At the southern tip of Normandy lies the Parc Naturel du Perche. A picturesque patchwork of French countryside, seamed by winding streams and ramblers' footpaths, quilted with extensive forests and dotted with farms and orchards. Known for its tall Norman barns, local cider, and the sturdy Percheron draft horses used to pull heavy loads, it is a bucolic setting very different from the savannahs of Kenya that I am used to.
Yet here I am,
in the middle of the Perche, and less than ten metres away is an adult lion. He's about four years old, with a thick blonde mane and a nose that is still a youthful pale pink. And he is lying like a sphinx, with his head up, looking at me.
How many times have I seen a lion lie like this before, in the shade of a tree gazing out lazily over the plains? Or, waiting expectantly as a lioness approaches to rub faces with him, in that wonderful tactile way lions greet each other? Or, closing his eyes in paternal indulgence, while his small cubs clamber over his hindquarters and pounce on the tassel of his tail, as his upper lip twitches into a gentle sneer?
The pupils dilate, and the gaze becomes 100% focused - and suddenly I have felt what it might be like to be a wildebeest coming face to face with his nemesis.
But this lion's eyes barely flicker as I approach him. There is no gleam of interest, no unwavering intent, no spark of fun. Usually, for any cat, a moving target is always going to be fun to chase - whether it ends in a meal or not.
He is not even wary of me, as any self-respecting lion in Africa has learned to be, when a human approaches on foot. This animal is weary, dispirited, and - something I have never seen before - he is bored.
I had been driving to the local market town when I noticed the circus. Across a busy road, a McDonalds, a car wash and a DIY centre face a sprawling disused supermarket allotment. But today, a huge candy-striped Big Top, and a semi-circle of trailers are ranged around the car park of the abandoned store.
Some of the trailers have barred sides and I glimpse the familiar form of a lion standing in one of the cages. Then I notice the roadside posters - on street lamp
, bus shelters and litterbins.
Beneath the headline "Visit the Zoo", white tigers and lions leap through rings of fire, or pose majestically for their portraits. I read that the circus will be in town for five days. I park, cross the road and approach the circus.
A man is uncoupling a trailer from a truck and I ask if I can walk around. Squinting at me through a curl of blue smoke from the cigarette clamped between his lips, he nods.
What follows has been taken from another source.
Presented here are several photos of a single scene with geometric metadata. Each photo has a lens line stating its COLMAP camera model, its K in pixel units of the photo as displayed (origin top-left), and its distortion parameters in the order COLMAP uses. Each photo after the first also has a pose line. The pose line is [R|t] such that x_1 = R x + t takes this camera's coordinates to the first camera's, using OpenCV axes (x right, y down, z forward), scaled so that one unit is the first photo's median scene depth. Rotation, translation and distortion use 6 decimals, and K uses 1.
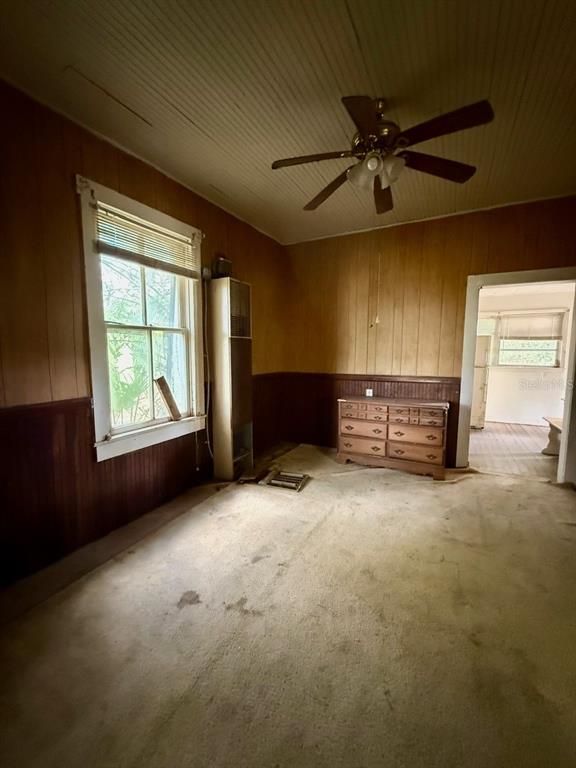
lens RADIAL K [[306.9, 0, 288.9], [0, 306.9, 381.5], [0, 0, 1]] dist [-0.005957, 0.001053]
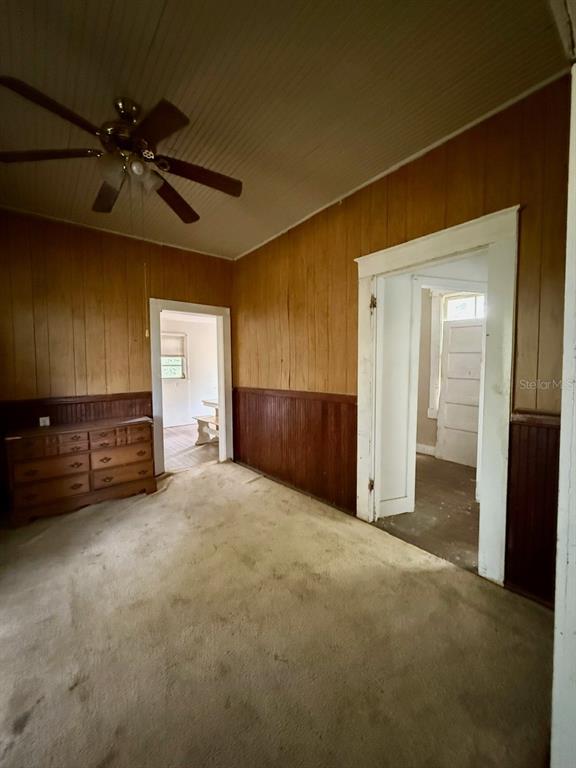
lens RADIAL K [[306.9, 0, 288.5], [0, 306.9, 380.6], [0, 0, 1]] dist [-0.005957, 0.001053]
pose [[0.386388, -0.052893, 0.920818, -0.246133], [0.104966, 0.994390, 0.013073, -0.013907], [-0.916344, 0.091604, 0.389772, 0.147533]]
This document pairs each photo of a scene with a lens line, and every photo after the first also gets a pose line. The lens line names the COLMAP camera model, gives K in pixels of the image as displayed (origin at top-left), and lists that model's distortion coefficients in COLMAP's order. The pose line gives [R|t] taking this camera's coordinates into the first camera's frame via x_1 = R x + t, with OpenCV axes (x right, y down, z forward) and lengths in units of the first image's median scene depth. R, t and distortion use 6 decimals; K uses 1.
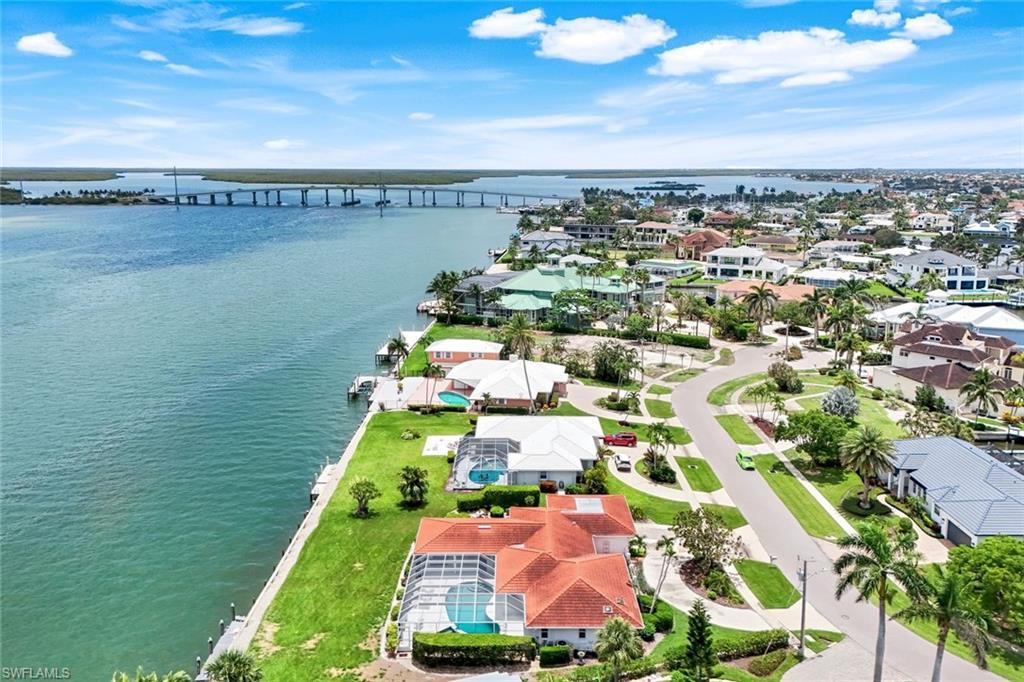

Four shaggy Bactrian camels stand in a roped-off area of tarmac. No grass, no trees. Just white lines where shoppers once parked and a single lamppost casting a narrow shadow - below which, pitiably, the camels have congregated.
Beyond is another trailer with more lions and tigers in it - yes, there are white ones there. The two-by-12-metre carriage, partitioned into stalls, holds at least six big cats. Some sleep, others sit or stand up, staring out at passing traffic and pedestrians, with dull eyes.
The UK government recently announced that a ban prohibiting the use of wild animals in circuses in Britain would come into effect in 2015.
How many big cats, elephants and other animals watch the world through the bars of cages, without ever having known the infinity of wilderness? Knowing, instead, the blurred scenery of tarred roads, as they travel in gaudy procession from town to town.
The frightening, flickering flames of fire as they leap, night after night, through burning rings, or dance or perform headstands, to the crack of whips and the clamour of applause.